Kenya’s current account deficit narrowed to 1.8 per cent of GDP in the year to April 2025, from 2.2 per cent the year before. CBK said the improvement was supported by higher exports, particularly horticulture and coffee, alongside a 12.1 per cent jump in diaspora remittances and a 12.0 per cent increase in service receipts from transport and travel.
Goods imports rose by 7.6 per cent, mostly due to higher intermediate and capital goods imports. However, CBK said the current account remained more than fully financed by financial inflows, resulting in a USD 2.1 billion balance of payments surplus.
CBK projects the deficit to remain stable at 1.5 per cent of GDP in 2025, with another expected surplus and reserve accumulation of USD 1.1 billion.
CBK reaffirmed that the banking sector remains sound, with robust liquidity and capital buffers. However, non-performing loans rose slightly to 17.6 per cent in April 2025 from 17.2 per cent in February. Defaults increased mainly in the trade, household, tourism, and construction sectors. It, however, noted that banks continue to make adequate provisions against credit risk.

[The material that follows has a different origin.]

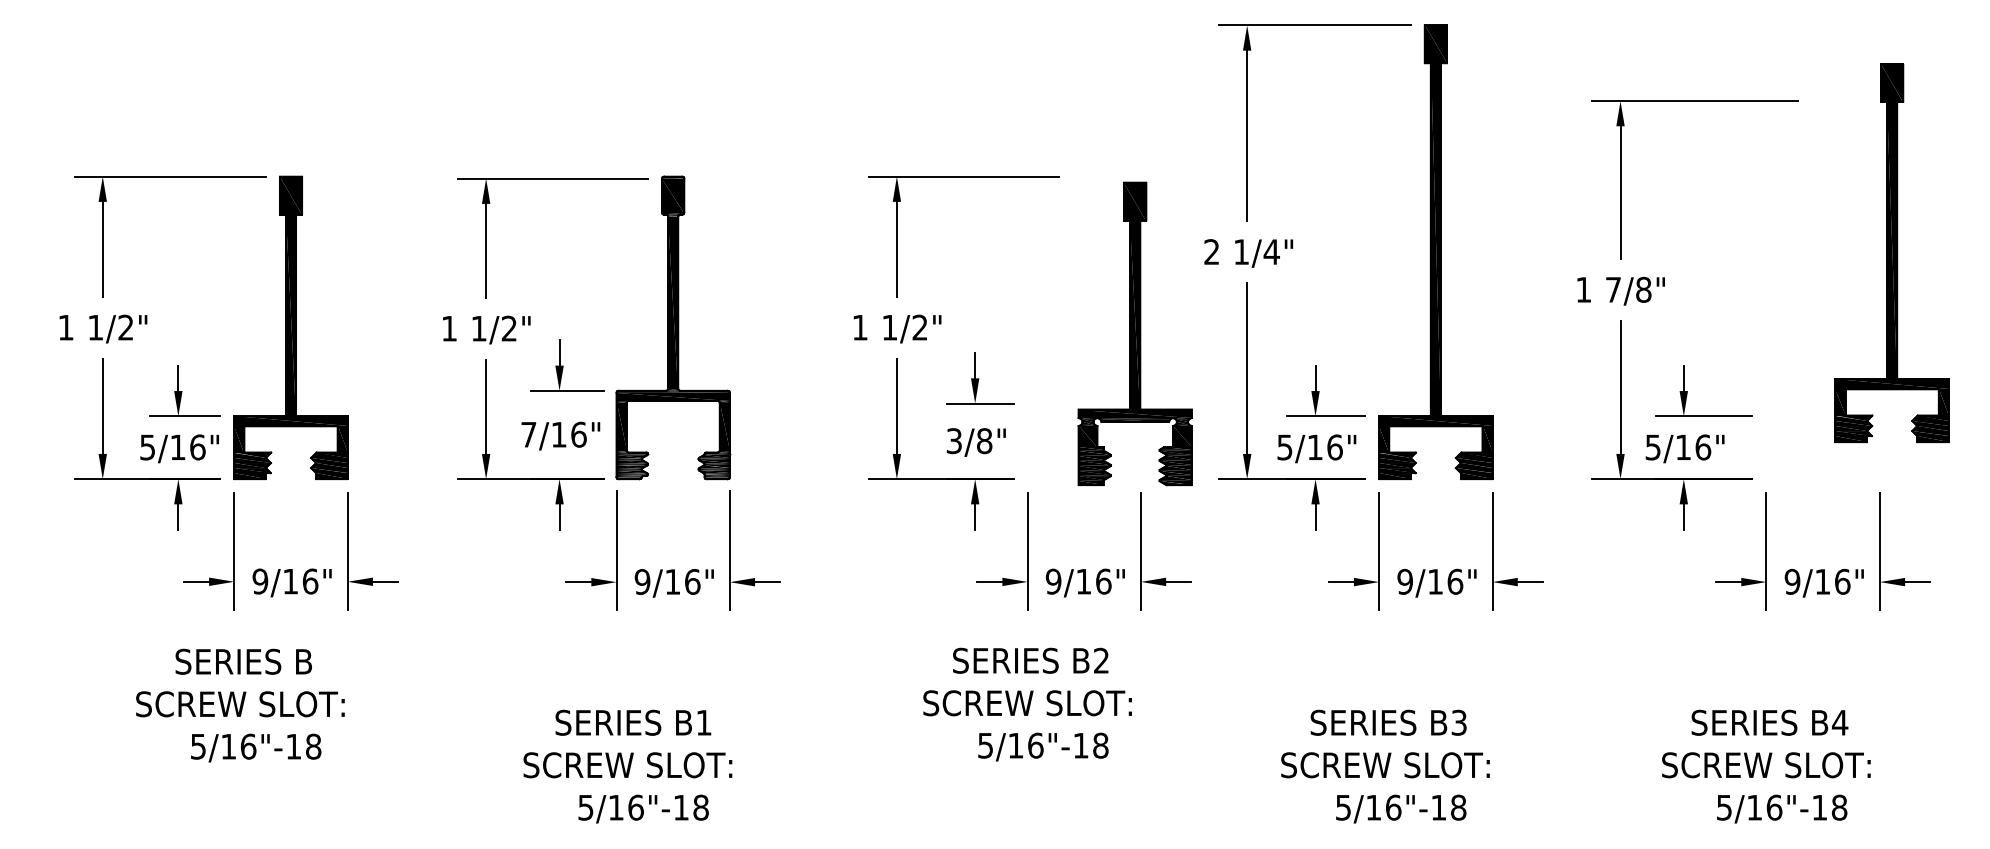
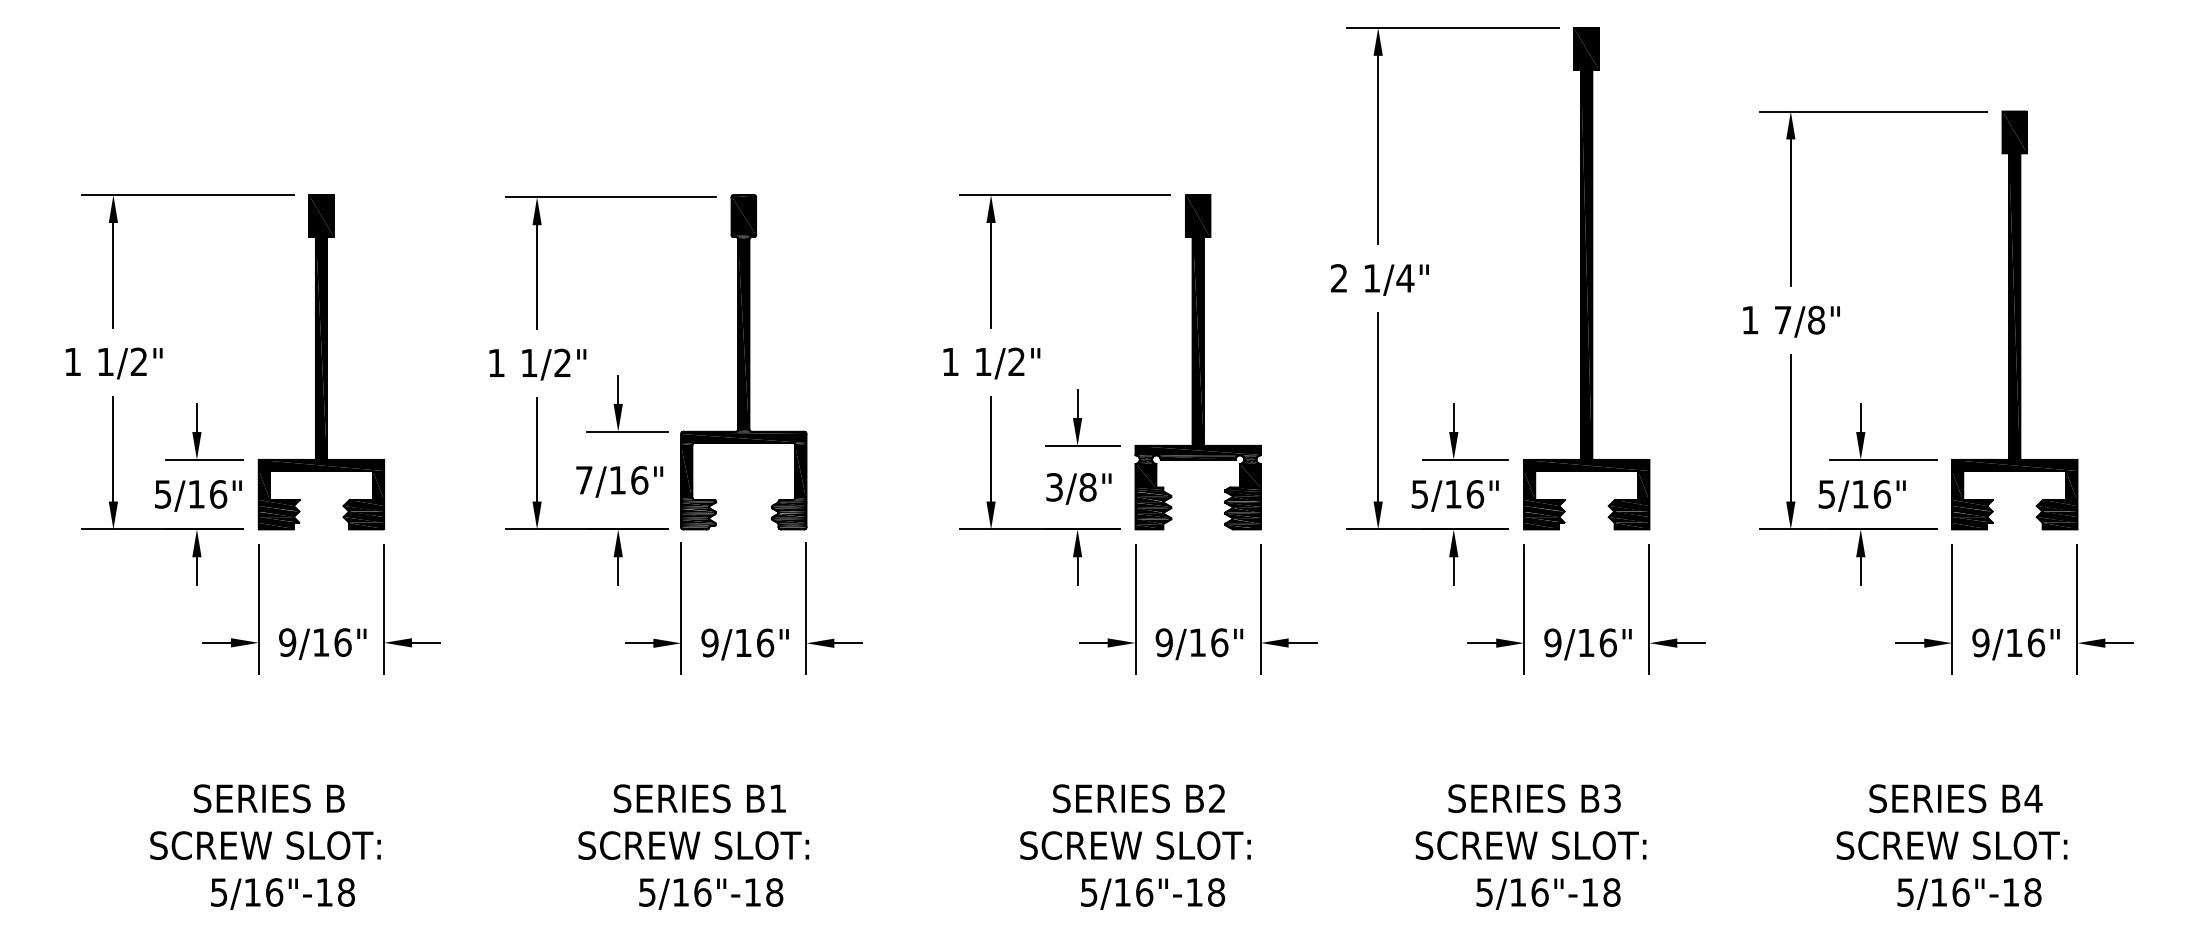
part: (1891, 252) -> (2014, 319), moved
part: (1134, 333) -> (1197, 361), moved
text: (1027, 704) -> (1135, 846), moved
text: (240, 705) -> (265, 846), moved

May 2025 business and market perception surveys show sustained optimism over Kenya’s economic outlook. Respondents cited favourable weather, improving agricultural output, and declining interest rates. Nonetheless, concerns remain over subdued consumer demand, high operational costs, and global instability.
The MPC noted that global growth is projected to slow to 2.8 per cent in 2025 from 3.3 per cent in 2024, due to weaker outlooks in the US and China, trade tensions, and geopolitical risks, especially in the Middle East and Eastern Europe.
Global headline inflation has eased but remains sticky, with central banks adopting a cautious approach to policy easing. Oil prices have moderated, though risks of renewed volatility persist. Food inflation has declined, driven by falling cereal and sugar prices, but edible oil prices remain high.